* [DOCUMENT SEGMENT]:
══════
Also in weather: Korean schools, or at least mine, turns off the heat right after lunch in order to conserve energy, and because the kids trample away around 2:30 or 3:00. Thus, my classroom becomes ice, and somehow colder than outside. How? It defies the laws of physics, and I come to wear my gloves at my desk to combat the feeling.
-Hallway hit and run! Roused suddenly from my chair by the familiar Western school sound of smashing things, I bolted for the hallway near my class to discover a caved-in display case. And apparently I was first on the scene! Other teachers soon assembled and discussed things Koreanishly, summoning the beleaguered janitress to pick up the pieces.
In the intervening minutes when the other teachers, however, decided to go about their business, I sent away a girl gaggle of grade 5 gawkers, flagged other students to alternate routes, and pushed the more enormous shards out of the path. Good to see my “Students have done a thing, caused possible danger” instincts have not dulled since coming to a far more docile school environment.
-Probably the most common questions I get from Koreans is about their food. Do I like it? Is it too spicy? Am I capable of eating kimchi? Below that, there is also the deeper, underlying question: can you truly appreciate kimchi and why it is obviously a miracle and a sign of God’s love for humankind? Koreans are intensely curious about what you think about their culture, and as so much of it has to do with food, they are intrigued by your reactions to the cuisine.
There is rarely a day that goes by when one of the Korean teachers doesn’t watch me while I eat lunch (this also happens out in restaurants, often enough that it has faded into the background for me). The other day, after several minutes of watching and quietly nodding to herself, one teacher spoke a rapidfire paragraph to my co-teacher. My co-teacher reported, “The other teacher was worried that you would be homesick, because of food. But you eat Korean food very well. She says you have a global taste.”
══════
[Records contained in a dataset]
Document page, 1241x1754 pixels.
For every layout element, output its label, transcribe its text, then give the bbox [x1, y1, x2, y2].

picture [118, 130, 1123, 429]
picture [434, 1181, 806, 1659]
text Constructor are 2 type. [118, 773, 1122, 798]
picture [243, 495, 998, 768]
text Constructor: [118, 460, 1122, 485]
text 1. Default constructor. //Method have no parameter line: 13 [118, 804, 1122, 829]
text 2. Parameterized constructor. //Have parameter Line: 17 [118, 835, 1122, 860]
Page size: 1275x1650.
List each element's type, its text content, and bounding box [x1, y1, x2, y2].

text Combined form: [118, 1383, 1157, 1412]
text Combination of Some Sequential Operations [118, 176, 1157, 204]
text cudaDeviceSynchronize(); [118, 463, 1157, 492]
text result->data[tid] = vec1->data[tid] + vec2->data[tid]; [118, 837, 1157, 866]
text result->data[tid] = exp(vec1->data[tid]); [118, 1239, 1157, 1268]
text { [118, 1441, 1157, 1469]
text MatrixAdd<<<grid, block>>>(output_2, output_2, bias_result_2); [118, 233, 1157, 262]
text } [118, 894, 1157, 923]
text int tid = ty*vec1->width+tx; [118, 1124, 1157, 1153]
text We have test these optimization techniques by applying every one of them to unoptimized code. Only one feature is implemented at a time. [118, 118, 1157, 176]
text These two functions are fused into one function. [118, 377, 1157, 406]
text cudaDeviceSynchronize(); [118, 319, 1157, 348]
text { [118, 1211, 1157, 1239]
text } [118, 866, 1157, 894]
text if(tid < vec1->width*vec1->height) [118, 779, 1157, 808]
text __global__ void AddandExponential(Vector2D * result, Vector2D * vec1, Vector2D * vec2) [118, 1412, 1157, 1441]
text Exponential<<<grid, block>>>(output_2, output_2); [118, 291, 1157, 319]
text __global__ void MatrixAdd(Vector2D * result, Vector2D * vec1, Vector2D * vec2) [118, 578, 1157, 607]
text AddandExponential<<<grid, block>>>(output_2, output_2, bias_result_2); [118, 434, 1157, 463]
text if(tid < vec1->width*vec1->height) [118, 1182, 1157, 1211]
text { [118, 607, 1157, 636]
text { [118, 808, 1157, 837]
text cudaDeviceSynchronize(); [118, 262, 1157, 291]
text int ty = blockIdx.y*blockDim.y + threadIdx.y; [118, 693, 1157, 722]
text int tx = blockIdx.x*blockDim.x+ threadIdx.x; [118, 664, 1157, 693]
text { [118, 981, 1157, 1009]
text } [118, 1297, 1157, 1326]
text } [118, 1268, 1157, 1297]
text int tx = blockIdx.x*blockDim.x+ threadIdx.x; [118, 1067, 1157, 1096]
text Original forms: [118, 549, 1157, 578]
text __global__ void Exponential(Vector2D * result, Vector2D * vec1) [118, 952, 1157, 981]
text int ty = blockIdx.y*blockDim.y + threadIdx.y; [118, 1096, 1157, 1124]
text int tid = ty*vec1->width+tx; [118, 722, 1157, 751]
══════
* [PROBLEM TO SOLVE]: Return the passage about teaching in Korea word for word, from "Also in weather: Korean" down to "up the pieces.". You can set the items aside.

* [THE OUTPUT]:
Also in weather: Korean schools, or at least mine, turns off the heat right after lunch in order to conserve energy, and because the kids trample away around 2:30 or 3:00. Thus, my classroom becomes ice, and somehow colder than outside. How? It defies the laws of physics, and I come to wear my gloves at my desk to combat the feeling.
-Hallway hit and run! Roused suddenly from my chair by the familiar Western school sound of smashing things, I bolted for the hallway near my class to discover a caved-in display case. And apparently I was first on the scene! Other teachers soon assembled and discussed things Koreanishly, summoning the beleaguered janitress to pick up the pieces.